▶ **Travail à faire**
Recopiez mot pour mot le passage du bloc de texte compris entre « Ses parents ont » et « et de sardines. », bornes incluses.

▶ **Bloc de texte**

----------------------------------------

Pêle-mêle selon Radia, érigée en porte-parole (et indic), l’élu doit être capable de vous placer un village perdu sur une carte, de regarder les feuilletons nullissimes de la chaîne nationale ou de parler couramment la langue, dans l’idéal avec un fort accent du sud.  On est bien à Paris là ? Gharib, pas moche, pas débile et pas chelou, est étudiant en 5ème année de Ressources humaines. Mais pas tunisien. Le malheureux est d’origine algérienne. Un soir, il m’envoie un texto : « C’est vous qui ne comprenez rien, elle dit ça exprès pour vous tester. C’est impossible. » Ah ouais ? Bah j’ai mené mon enquête mon pote. Linda, bien que née en France, respire, parle, boit et mange tunisien. La légende dit qu’un soir, son oncle, venu dîner, voulait un truc léger et surtout pas piquant.  Regard noir, gauche-droite dans le vide pour évacuer la frustration, Linda craque : « Sortez d’ici Monsieur, vous n’êtes pas mon tonton ! »

Ses parents ont émigré à Paris dans les années 1970. Très vite, ils ont tranché dans le vif pour s’éviter le mal du pays. Alors, une fois entrés dans leur appartement, au revoir Paris, bonjour Zarzis. Un peu comme dans la série Sliders, où les personnages voyagent de monde en monde. Là, le passage n’a rien d’un tunnel géant et futuriste. C’est une porte beige, dans un immeuble tout gris de banlieue, qui, une fois ouverte, ne protège plus l’honorable étranger des vapeurs d’harissa et de sardines.

Linda travaille dans la vente. Et, selon Radia, qui prend un malin plaisir à faire baver tous ses admirateurs secrets, elle est célibataire depuis déjà un moment, parce qu’elle n’a pas trouvé son cheikh charmant. Assez pour convaincre Gharib ! Une seconde légende dit que la magnifique brune s’était entichée d’un architecte tunisien venu du pays. Vous me direz, qui d’autre qu’un type du crû pour remplir les conditions. Linda le présenta à sa mère, convaincue d’avoir déniché le bon. Paf ! Le type ne plaît pas à la Mama.

----------------------------------------

▶ **Informations extraites**
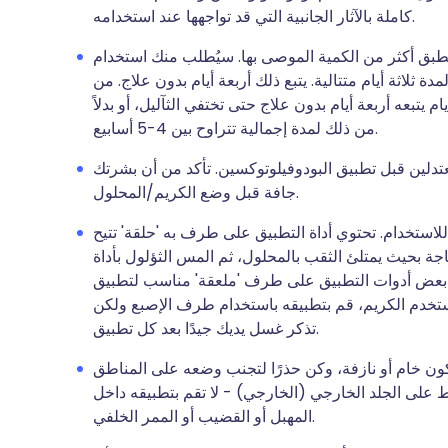
كاملة بالآثار الجانبية التي قد تواجهها عند استخدامه.
ا تطبق أكثر من الكمية الموصى بها. سيُطلب منك استخدام
 ثلاثة أيام متتالية. يتبع ذلك أربعة أيام بدون علاج. من
 يتبعه أربعة أيام بدون علاج حتى تختفي الثآليل، أو بدلاً
من ذلك لمدة إجمالية تتراوح بين 4-5 أسابيع.
تدلين قبل تطبيق البودوفيلوتوكسين. تأكد من أن بشرتك
جافة قبل وضع الكريم/المحلول.
لاستخدام. تحتوي أداة التطبيق على طرف به 'حلقة' تتيح
اجة بحيث يمتلئ الثقب بالمحلول، ثم المس الثؤلول بأداة
وي بعض أدوات التطبيق على طرف 'ملعقة' مناسب لتطبيق
تخدم الكريم، قم بتطبيقه باستخدام طرف الإصبع ولكن
تذكر غسل يديك جيدًا بعد كل تطبيق.
ون خام أو نازفة، وكن حذرًا لتجنب وضعه على المناطق
 على الجلد الخارجي (الخارجي) - لا تقم بتطبيقه داخل
المهبل أو القضيب أو الممر الخلفي.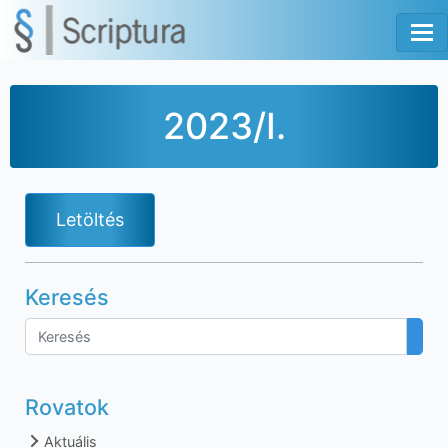
Tog
2023/I.
Letöltés
Keresés
Rovatok
Aktuális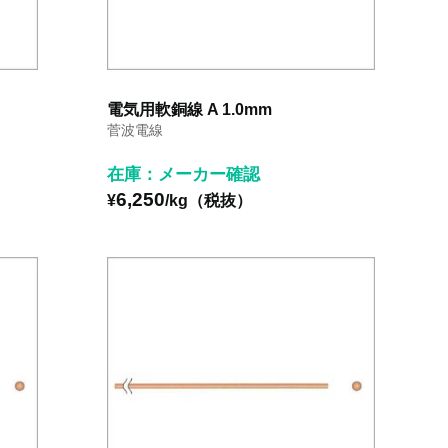
電気用軟銅線 A 1.0mm
菅波電線
在庫：メーカー確認
6,250
¥
/kg（税抜）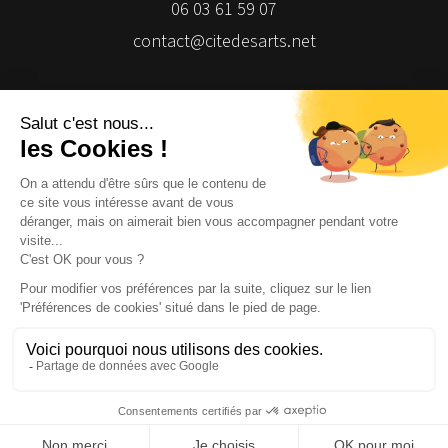
06 03 61 59 07
contact@citedesarts.net
Newsletter
Facebook
Facebook
Facebook
Facebook
© 2026 | Cité des Arts | Tous droits réservés
Termes et conditions
|
Gestion des cookies
|
Réalisation Isomorph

----------------------------------------

▶ **La réponse**
Ses parents ont émigré à Paris dans les années 1970. Très vite, ils ont tranché dans le vif pour s’éviter le mal du pays. Alors, une fois entrés dans leur appartement, au revoir Paris, bonjour Zarzis. Un peu comme dans la série Sliders, où les personnages voyagent de monde en monde. Là, le passage n’a rien d’un tunnel géant et futuriste. C’est une porte beige, dans un immeuble tout gris de banlieue, qui, une fois ouverte, ne protège plus l’honorable étranger des vapeurs d’harissa et de sardines.